Other Functionalities.

Users can save the analysis results and retrieve them from the system later. Users can also upload new Chinese medicine papers onto this system.

5 Discussion and Future Work

This paper develops a tool (MedC) to help Chinese medicine scholars retrieve literature, extract key information, and analyze their relations. The system contains more than 1 million Chinese medicine publications and works in a cloud-computing fashion. Users can access it using a browser. MedC can be used to support scholars to comprehend the key information from literature and direct their explorations in Chinese medicine research. This paper discusses the development and functionalities of the system.
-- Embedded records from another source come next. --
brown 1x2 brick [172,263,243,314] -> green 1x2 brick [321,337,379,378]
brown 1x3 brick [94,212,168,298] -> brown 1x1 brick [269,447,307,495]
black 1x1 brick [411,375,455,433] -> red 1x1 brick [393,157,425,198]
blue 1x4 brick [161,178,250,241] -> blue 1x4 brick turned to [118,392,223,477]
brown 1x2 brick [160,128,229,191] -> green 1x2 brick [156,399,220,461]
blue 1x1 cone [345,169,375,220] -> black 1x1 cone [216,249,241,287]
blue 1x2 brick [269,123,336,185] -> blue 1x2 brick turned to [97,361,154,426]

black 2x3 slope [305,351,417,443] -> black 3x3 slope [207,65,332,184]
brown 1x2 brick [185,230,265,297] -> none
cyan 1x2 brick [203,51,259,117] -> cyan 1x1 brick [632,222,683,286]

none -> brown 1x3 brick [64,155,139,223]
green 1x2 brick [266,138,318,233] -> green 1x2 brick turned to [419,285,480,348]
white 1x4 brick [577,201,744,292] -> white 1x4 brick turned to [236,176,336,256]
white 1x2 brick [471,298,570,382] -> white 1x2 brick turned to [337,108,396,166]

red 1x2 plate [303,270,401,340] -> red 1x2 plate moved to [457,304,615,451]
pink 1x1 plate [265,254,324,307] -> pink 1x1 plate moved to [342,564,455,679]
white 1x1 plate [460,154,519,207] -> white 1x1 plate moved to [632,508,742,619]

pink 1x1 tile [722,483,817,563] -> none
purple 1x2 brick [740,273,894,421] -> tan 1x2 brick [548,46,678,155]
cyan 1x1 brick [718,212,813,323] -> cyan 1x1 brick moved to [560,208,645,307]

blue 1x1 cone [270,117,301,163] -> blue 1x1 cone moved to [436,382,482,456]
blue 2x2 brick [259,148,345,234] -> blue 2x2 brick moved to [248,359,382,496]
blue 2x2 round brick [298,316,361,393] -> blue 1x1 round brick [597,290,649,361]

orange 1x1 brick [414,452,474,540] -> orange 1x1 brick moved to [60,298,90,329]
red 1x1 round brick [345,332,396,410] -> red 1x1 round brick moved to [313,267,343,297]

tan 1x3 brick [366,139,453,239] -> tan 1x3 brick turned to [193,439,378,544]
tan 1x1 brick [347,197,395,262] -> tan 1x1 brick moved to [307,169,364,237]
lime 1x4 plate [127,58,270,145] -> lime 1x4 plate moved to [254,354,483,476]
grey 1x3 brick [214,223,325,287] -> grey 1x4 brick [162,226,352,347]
In order to validate the effectiveness of our proposed approach, we need to conduct follow up user studies to evaluate system functionalities. Such evaluation, which is missing in this paper, is critical for a design science paper, especially for the development of design theories. We plan to recruit Chinese physicians and conduct an interview regarding the usefulness and ease-of-use of the information extraction, visualization, and knowledge integration components. We will also conduct another round of evaluation among senior students majoring in Chinese medicine. These senior students have experience in participating in clinic decisions and hence can be considered as junior-level practitioners in Chinese medicine. The purpose of the evaluation is to evaluate how much the platform has changed the efficiency and effectiveness of physicians’ work. We will adopt a randomized, between-groups design to conduct the evaluation.

In future research, we will continue improving the system, including information extraction effectiveness and visualization functionalities. Nevertheless, it is one of the earliest efforts to reduce manual efforts in Chinese medicine literature analysis. It allows scholars without IT background to employ state-of-the-art text mining and visualization methods to analyze empirical evidence related to their interest.